The advantage of the fickle dial-up connection is that I only need one connection to recover all data that has been collected since the last successful call. This differs from the SBD text message, where a lost connection means lost data. Furthermore, the connection to the Greenland station is a regular RS-232 connection which acts the same as the iPhone connected to the computer from which I type these lines. Hence software changes are possible, too, as scary as they may be.

Now why is the Iridium connection acting in a such a bi-polar fashion, that is, working like a charm for weeks and months to suddenly shut down completely for days to weeks just as suddenly? My honest answer is that I do not know. Furthermore, nobody really knows for sure. There is some talk in hidden places that Iridium modems or phones “de-register” themselves from the Iridium network, if they do not start a phone call. This is no problem for the SBD message as the Greenland modem always does the calling. It does matter for my dial-up, because the Greenland modem never initiates a call, it only responds when called after the Greenland computer gives it the power to do so. Which brings me to

‘Fake call’
Register_Modem = “ATDT 1234″ & CHR(13) & CHR(10)
SerialOpen (ComRS232,19200,0,0,2000)
Delay (0,1,Sec)
SerialOut (ComRS232,Register_Modem,””,0,0)
SerialClose (ComRS232)

The “fake call” is a software update that tells the Greenland modem to, well, make a fake call. The text string Register_Modem contains a non-existing phone number (I hope) 1234 as well as a carriage return CHR(13) and a line feed CHR(10) and the string is send via SerialOut to the modem that is addressed here as ComRS232 after the serial port between Greenland computer and modem is opened via SerialOpen. Lets see how this works over the next days, weeks, and months. For the first time, I received this morning a response from Greenland that it was “BUSY.” I took this as a good sign …
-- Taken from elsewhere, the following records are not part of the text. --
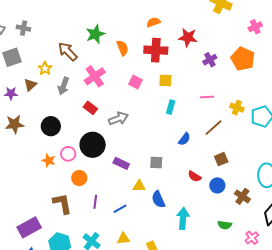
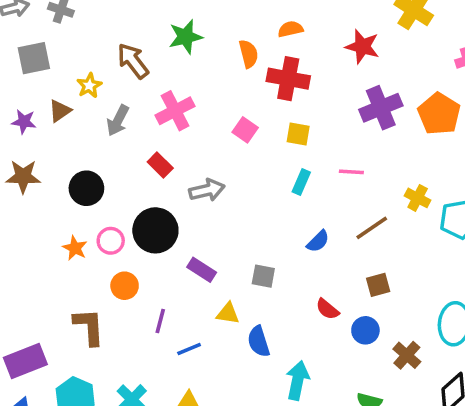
red star: (188, 37) -> (362, 47), moved
orange semicircle: (123, 48) -> (249, 54), moved
purple cross: (210, 60) -> (381, 108), size x1.6
pink line: (207, 97) -> (351, 172), moved
purple line: (95, 202) -> (160, 321), moved

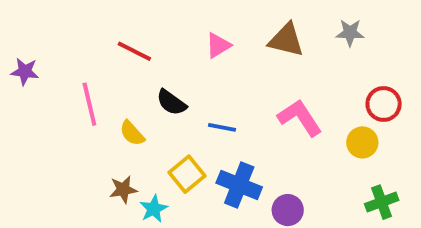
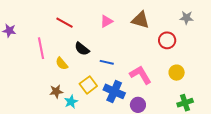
gray star: (350, 33) -> (186, 18), moved
red circle: (384, 104) -> (167, 40), moved
pink L-shape: (300, 118) -> (140, 75), moved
PostScript: Data look awesome with new, large, and unexpected diurnal variations that started Dec.-8.

Ocean temperature (black) and salinity (red) below Petermann Gletscher from Dec.-6 (Day-340) through Dec.-31 (Day-365). Top panel is just below the glacier ice at 95-m below sea level while bottom panel shows data 810-m below sea level.

Ocean temperature (black) and salinity (red) below Petermann Gletscher from Dec.-6 (Day-340) through Dec.-31 (Day-365). Top panel is just below the glacier ice at 95-m below sea level while bottom panel shows data 810-m below sea level.